Sambil terus tersenyum menggoda, janda montok itu membuka kaca mata hitam berbentuk segi lima. Kelopak matanya menyilaukan karena dibubuhi blao, eh ... Eyeshadow biru maksudnya, hehe, dengan tambahan bulu mata anti tsunami yang melambai manjah membuat tampilan matanya semakin wah dan glamour.

Tidak sampai disitu, kedua pipinya yang disapu blush on merah keunguan nampak seperti pencuri ayam yang babak belur habis dihajar warga. Bukan Rohaeti namanya jika tidak PD. Kepercayaan diri yang tinggi, membuat wanita itu masih betah menjadi janda. Ia tak segan menyapa dengan gayanya yang genit, bak artis ibu kota.

Setelah puas beramah tamah, ia pun berjalan melenggak-lenggok bak pragawati menghampiri kedua orang tuanya. Dengan sopan, ia mencium tangan pria dan wanita paruh baya yang berdiri di hadapannya.

"Emak, Abah, bagaimana kabarnya?" tanya Rohaeti menatap kearah ayah dan ibunya.

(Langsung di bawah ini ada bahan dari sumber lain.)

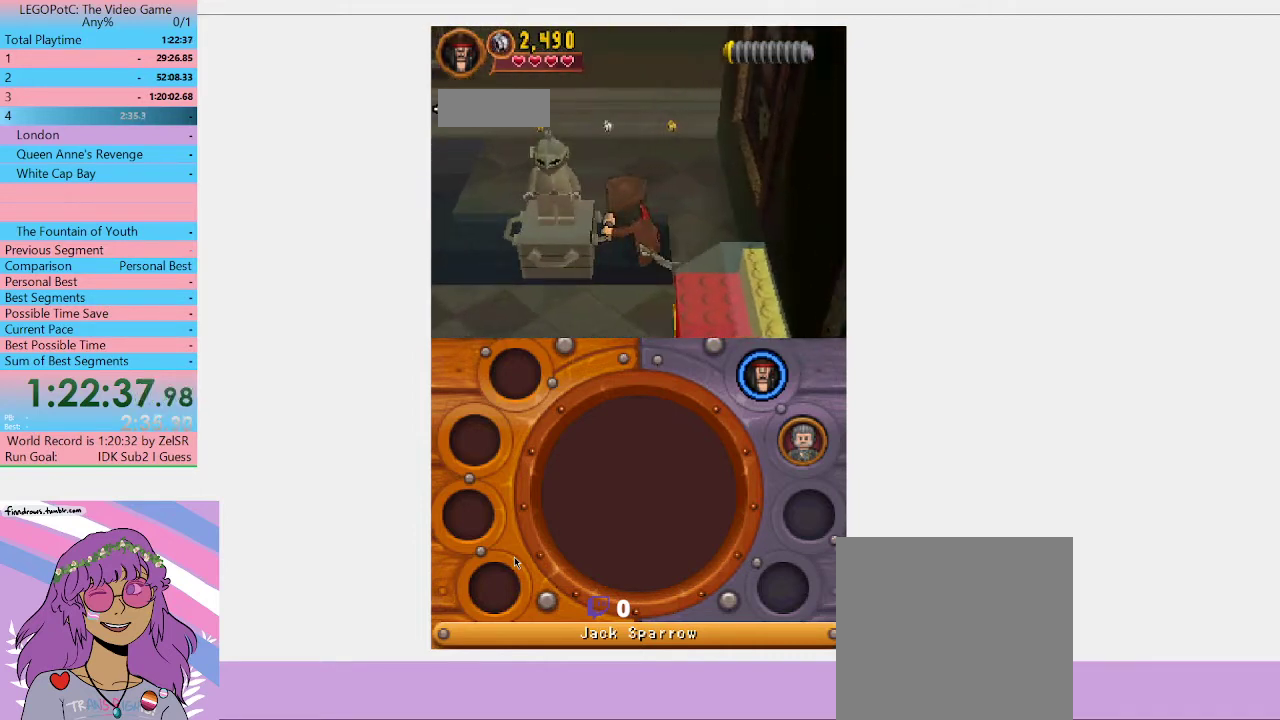
{"buttons": [], "left_stick": "left", "right_stick": "center", "button_events": []}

"Alhamdulillah Roroh, Emak jeung Abah sehat, kamu sendiri bagaimana?" jawab sang ibu sambil memeluk putri sulungnya.

"Alhamdulillah, Mak, Bah, seperti yang kalian lihat. Roroh sehat wal'afiat."

"Syukurlah, Roh. Abah bahagia melihat kamu sekarang."

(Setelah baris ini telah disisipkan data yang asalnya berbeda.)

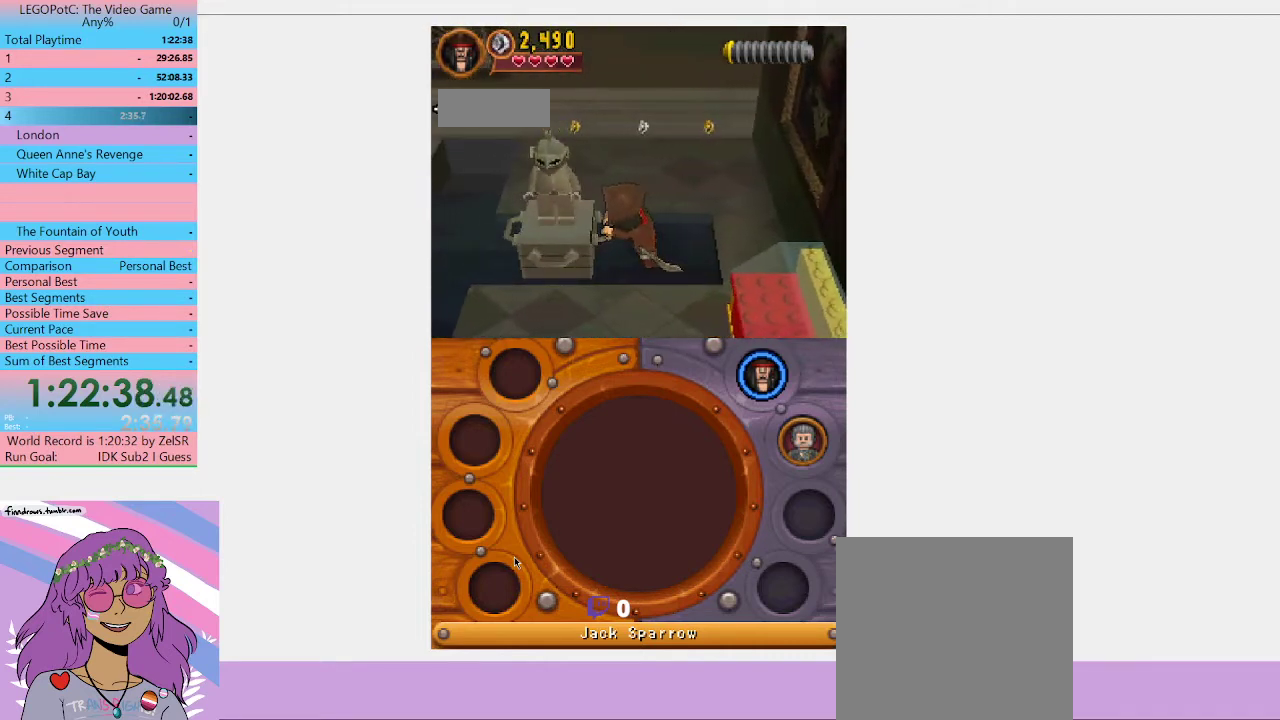
{"buttons": [], "left_stick": "left", "right_stick": "center", "button_events": []}
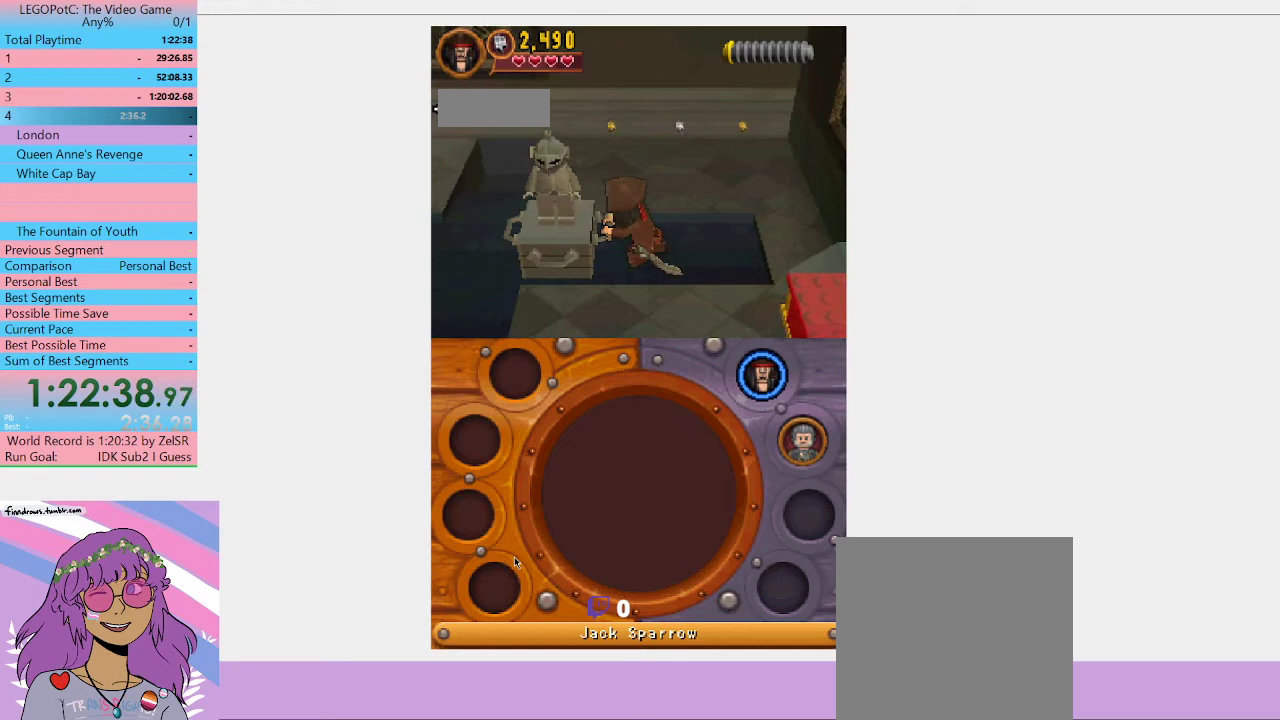
{"buttons": [], "left_stick": "left", "right_stick": "center", "button_events": []}
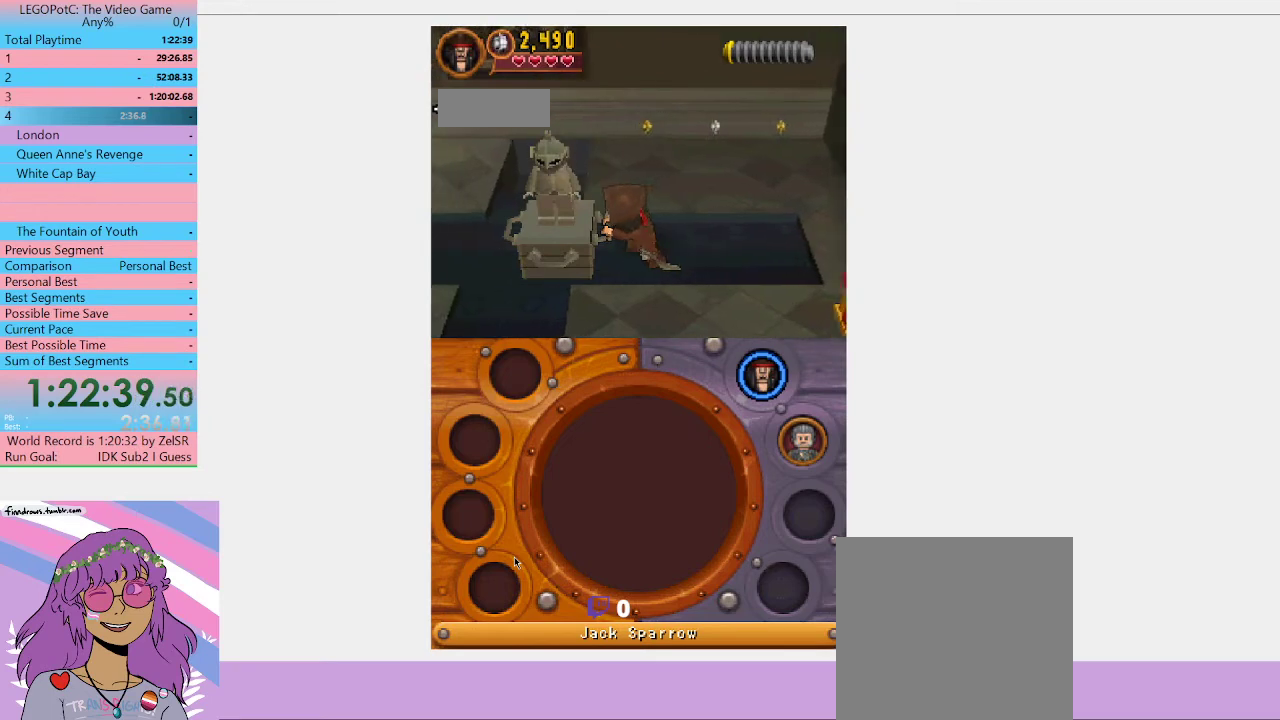
{"buttons": [], "left_stick": "left", "right_stick": "center", "button_events": []}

"Semua berkat doa Emak dan Abah."

Ketiganya mengulas senyum bahagia, lalu sang ayah pun berpamitan untuk masuk kepada seluruh warga kampung yang masih berkumpul di halaman rumahnya.

"Bentar, Bah! Roroh mau bicara sebentar sama warga."

Rohaeti pun kembali menyapa para warga yang masih dengan setia stay tuned berdiri demi dapat melihatnya lebih lama, walau terik matahari menyengat tidak mereka pedulikan. Dengan sengaja ia menggeliat nakal, tiga kalung emas yang dipakainya mengayun ke kiri dan kanan mengikuti liukan tubuhnya.

"Assalamualaikum para warga tercintah, Roroh ucapin banyak terimaksih atas penyambutannya yang sangat meriah ini. Roroh sangat terharu dan bangga atas apa yang telah kalian lakukan ini, tapi beribu maaf Roroh ucapin ya para warga semuah, sekarang Roroh mau pamit istirahat karena habis perjalanan jauh."

"Huuuuu ...." Warga kecewa.

"Tenang, para warga semuah. Roroh dua minggu berada di kampung ini, ingsa Alloh nanti Roroh akan adain OPEN HOUSE alias jumpa penggemar dengan kalian semua, nanti akan ada orgen tunggal dan makan-makan, pokoknya mah keren pisan."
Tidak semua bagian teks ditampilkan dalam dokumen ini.